MEMORANDUM OPINION
Presently before the Court are two motions to dismiss filed by Defendants. (D.I. 25, 29). Mr. Cook, Mr. Gregor, and Ms. Whitaker (collectively “the Delaware Defendants”) move pursuant to Fed. R. Civ. P. 12(b)(1) and 12(b)(6). Kelmar moves pursuant to Fed, R, Civ. P. 12(b)(1), 12(b)(6), and 12(b)(7). The issues have been My briefed. (D.I. 26, 30, 33, 35, 36, 38). The Court heard oral argument. (D.I. 45). For the reasons stated herein, the Delaware Defendants’ motion to dismiss is GRANTED, and Kelmar’s motion to dismiss is GRANTED.
I. BACKGROUND
This dispute concerns the enforcement of Delaware’s unclaimed property laws. “Unclaimed” or “abandoned” property is property held, but not owned, by a business, where there has been no contact with the owner for a “dormancy period.” Del. Code Ann. tit. 12, § 1198. That person or organization is deemed the “holder” of the property, while the owner is “any person ... having the legal or equitable title to the property ,...” Id. Every business which holds unclaimed property must, each year, “file [a report] with the State Es-cheator,” which must include certain information about the property and its possible owner. Del. Code Ann. tit. 12, § 1199. The State Escheator of Delaware is authorized to conduct unclaimed property examinations “to determine whether the person [or business] has complied with any provisions” of the Delaware unclaimed property laws.
If the Audit Manager “determines that a holder has underreported abandoned or unclaimed property” which it owes, the Audit Manager must inform the holder, who then has sixty days to file “a written protest” with the Audit Manager, identifying “the specific grounds upon which the protest is based.” Del. Code Ann. tit. 12, § 1156(a)-(b). While the Audit Manager only considers the issues set out in the protest, “[t]he holder may submit additional documentation and written submissions ... in support of the protest.” Del. Code Ann. tit. 12, § 1156(c)-(d). If the Audit Manager, makes an adverse determination, the holder may appeal that determination to the Secretary of Finance. Del. Code Ann, tit. 12, § 1156(f)-(g). The Secretary of Finance “shall ... appoint a person ... tо act as an independent reviewer to consider the appeal of the Audit Manager’s findings” under a de novo standard. Del. Code Ann. tit. 12, § 1156(g)-(h).

SUPPLIED ENTRIES –
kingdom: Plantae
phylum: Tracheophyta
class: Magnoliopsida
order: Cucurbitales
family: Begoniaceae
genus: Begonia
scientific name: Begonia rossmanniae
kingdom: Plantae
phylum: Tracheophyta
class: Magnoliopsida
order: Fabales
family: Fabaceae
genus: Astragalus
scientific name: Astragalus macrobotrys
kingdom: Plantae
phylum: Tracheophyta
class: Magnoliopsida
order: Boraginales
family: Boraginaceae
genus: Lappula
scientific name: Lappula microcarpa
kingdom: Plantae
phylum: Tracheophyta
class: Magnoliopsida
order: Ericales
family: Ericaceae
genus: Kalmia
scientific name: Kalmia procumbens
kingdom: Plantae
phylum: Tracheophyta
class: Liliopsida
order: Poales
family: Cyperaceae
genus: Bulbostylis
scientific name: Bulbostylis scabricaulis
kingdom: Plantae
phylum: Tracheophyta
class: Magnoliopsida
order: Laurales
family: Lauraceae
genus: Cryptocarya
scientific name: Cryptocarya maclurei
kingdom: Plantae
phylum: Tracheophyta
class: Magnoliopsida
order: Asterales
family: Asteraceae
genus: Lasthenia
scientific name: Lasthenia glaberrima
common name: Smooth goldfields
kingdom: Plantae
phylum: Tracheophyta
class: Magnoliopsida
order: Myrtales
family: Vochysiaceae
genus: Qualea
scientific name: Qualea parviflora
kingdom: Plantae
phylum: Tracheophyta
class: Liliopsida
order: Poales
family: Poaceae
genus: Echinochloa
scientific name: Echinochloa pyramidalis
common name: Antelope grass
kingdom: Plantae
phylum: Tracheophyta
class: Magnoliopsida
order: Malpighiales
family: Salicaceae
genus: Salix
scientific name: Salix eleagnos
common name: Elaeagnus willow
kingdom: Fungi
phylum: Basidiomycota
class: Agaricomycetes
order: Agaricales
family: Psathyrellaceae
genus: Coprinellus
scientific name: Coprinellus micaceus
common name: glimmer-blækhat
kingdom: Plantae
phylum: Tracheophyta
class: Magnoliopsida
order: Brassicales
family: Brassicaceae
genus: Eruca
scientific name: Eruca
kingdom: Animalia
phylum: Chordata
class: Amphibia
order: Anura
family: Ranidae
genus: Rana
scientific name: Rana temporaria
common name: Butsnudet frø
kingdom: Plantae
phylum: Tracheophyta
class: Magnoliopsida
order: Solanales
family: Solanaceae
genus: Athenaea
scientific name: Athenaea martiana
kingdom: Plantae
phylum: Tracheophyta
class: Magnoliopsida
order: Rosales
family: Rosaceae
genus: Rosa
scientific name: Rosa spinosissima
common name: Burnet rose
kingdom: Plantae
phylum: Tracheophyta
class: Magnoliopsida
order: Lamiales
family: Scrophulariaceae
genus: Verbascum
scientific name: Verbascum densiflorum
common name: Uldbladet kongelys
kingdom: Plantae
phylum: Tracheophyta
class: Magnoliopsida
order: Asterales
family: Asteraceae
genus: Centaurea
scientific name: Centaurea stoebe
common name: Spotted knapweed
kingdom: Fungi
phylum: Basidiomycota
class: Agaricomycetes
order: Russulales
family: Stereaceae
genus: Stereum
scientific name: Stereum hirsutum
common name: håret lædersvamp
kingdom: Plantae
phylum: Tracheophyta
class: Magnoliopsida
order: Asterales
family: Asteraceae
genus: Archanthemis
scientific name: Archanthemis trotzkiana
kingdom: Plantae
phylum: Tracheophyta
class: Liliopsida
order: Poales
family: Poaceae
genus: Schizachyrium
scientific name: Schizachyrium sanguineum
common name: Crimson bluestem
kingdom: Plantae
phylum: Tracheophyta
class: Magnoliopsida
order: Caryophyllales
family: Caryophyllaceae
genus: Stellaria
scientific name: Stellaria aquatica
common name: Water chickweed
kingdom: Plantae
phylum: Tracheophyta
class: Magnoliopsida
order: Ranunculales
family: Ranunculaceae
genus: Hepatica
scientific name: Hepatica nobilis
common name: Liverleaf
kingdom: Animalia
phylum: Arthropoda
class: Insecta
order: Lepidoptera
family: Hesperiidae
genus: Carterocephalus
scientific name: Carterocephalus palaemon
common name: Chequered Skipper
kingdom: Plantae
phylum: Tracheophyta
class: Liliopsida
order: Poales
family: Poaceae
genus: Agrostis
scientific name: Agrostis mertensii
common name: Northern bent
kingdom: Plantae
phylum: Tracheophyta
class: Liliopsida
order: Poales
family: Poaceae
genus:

TASKS –
A: In the memorandum opinion, how long does a holder have to file a written protest with the Audit Manager?
B: Put this sentence from the memorandum opinion into Spanish: "This dispute concerns the enforcement of Delaware’s unclaimed property laws."

ANSWERS –
A: Sixty days.

B: Esta controversia se refiere a la aplicación de las leyes de Delaware sobre bienes no reclamados.